Document segment:
━━━━━━
Meeting of clients’ basic needs (category 4) such as housing, meals-on-wheels, and homemaker services constituted more than 12 percent of the total outcomes. In community-based social services, such outcomes usually are pursued as ultimate outcomes. That such basic-need outcomes had the role of intermediate outcomes is perhaps a reflection of the apparent counseling orientation of the social workers in the study. Category 5, client’s implementation of decisions made in treatment, was a relatively frequently pursued outcome (11.4 percent). This category includes such specific outcomes as “client will get HIV test,” or “client will apply for an abortion.” This outcome category may reflect a hands-on approach by workers, viewing client’s implementation of treatment decisions as their responsibility and part of the treatment process. This category also seems to complement and be a logical consequence of category 11. The next in frequency (8.9 percent) is category 6, entry or integration into a new social system. It includes outcomes like “client will join and attend a social club,” and “client will enroll in a protected employment workshop.” Although this outcome category also implies implementation of decisions made during treatment, as does category 5, the judges viewed it as conceptually distinct.
Category 7, worker’s outcome, with about 7 percent of the total outcomes is instructive. This category refers to outcomes that pertain to social worker’s own behavior in relation to a given case. That is, the social workers specified case-relevant conditions that they had to meet for the ultimate outcomes to be attained successfully. Examples of social worker outcomes were “I shall obtain client’s medical record,” “I shall reach a decision whether to involve the police,” or “I shall get the opinion of children protective services.” The specification in the treatment plan of worker outcomes to be pursued indicates that social workers were viewing not only client behavior but also their own behavior as an object and target for change.
Category 9, establishing a treatment relationship and contract, represents nearly 6 percent of the total intermediate outcomes specified by workers. It contained such outcomes as “reaching a mutually agreed upon treatment contract,” “getting husband to agree to participate in treatment,” and “enhancing client’s perception of treatment as helpful.” Outcomes in this category are representative of social work’s long-standing view on the role and uses of the treatment relationship (see Hollis, 1972).
The category of environmental outcomes (number 10), with about 5 percent of the total, consists of change targets in the clients’ environment, representing outcomes typical of social workers’ brokerage role. They include such outcomes as “have home caretaker understand her role,” and “find a volunteer for home visits with (elderly) client.” The two remaining categories (12 and 13) were infrequent; each contained just over 1 percent of the total outcomes. Category 12 refers to workers recommending a formal, legally sanctioned decision with respect to the client, such as “applying to the court for order to remove a child from home,” “activating the youth protection law,” and “recommending transfer of a child to another school.” Category 13 consists of follow-up on client functioning in the natural environment, such as “child’s performance at school,” or “the caretaker’s functioning with the client.” We would have expected that such intermediate outcomes might be more frequent in community family services, but at least their incidence was sufficient to be detected and conceptualized as a category by the judges.
━━━━━━
Records taken from a collection
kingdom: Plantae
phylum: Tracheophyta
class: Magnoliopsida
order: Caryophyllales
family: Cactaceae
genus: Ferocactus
━━━━━━
Copy word for word the stretch of the passage on treatment outcome categories from "Category 7, worker’s" through "target for change.". This data has no role in what is asked.

Response:
Category 7, worker’s outcome, with about 7 percent of the total outcomes is instructive. This category refers to outcomes that pertain to social worker’s own behavior in relation to a given case. That is, the social workers specified case-relevant conditions that they had to meet for the ultimate outcomes to be attained successfully. Examples of social worker outcomes were “I shall obtain client’s medical record,” “I shall reach a decision whether to involve the police,” or “I shall get the opinion of children protective services.” The specification in the treatment plan of worker outcomes to be pursued indicates that social workers were viewing not only client behavior but also their own behavior as an object and target for change.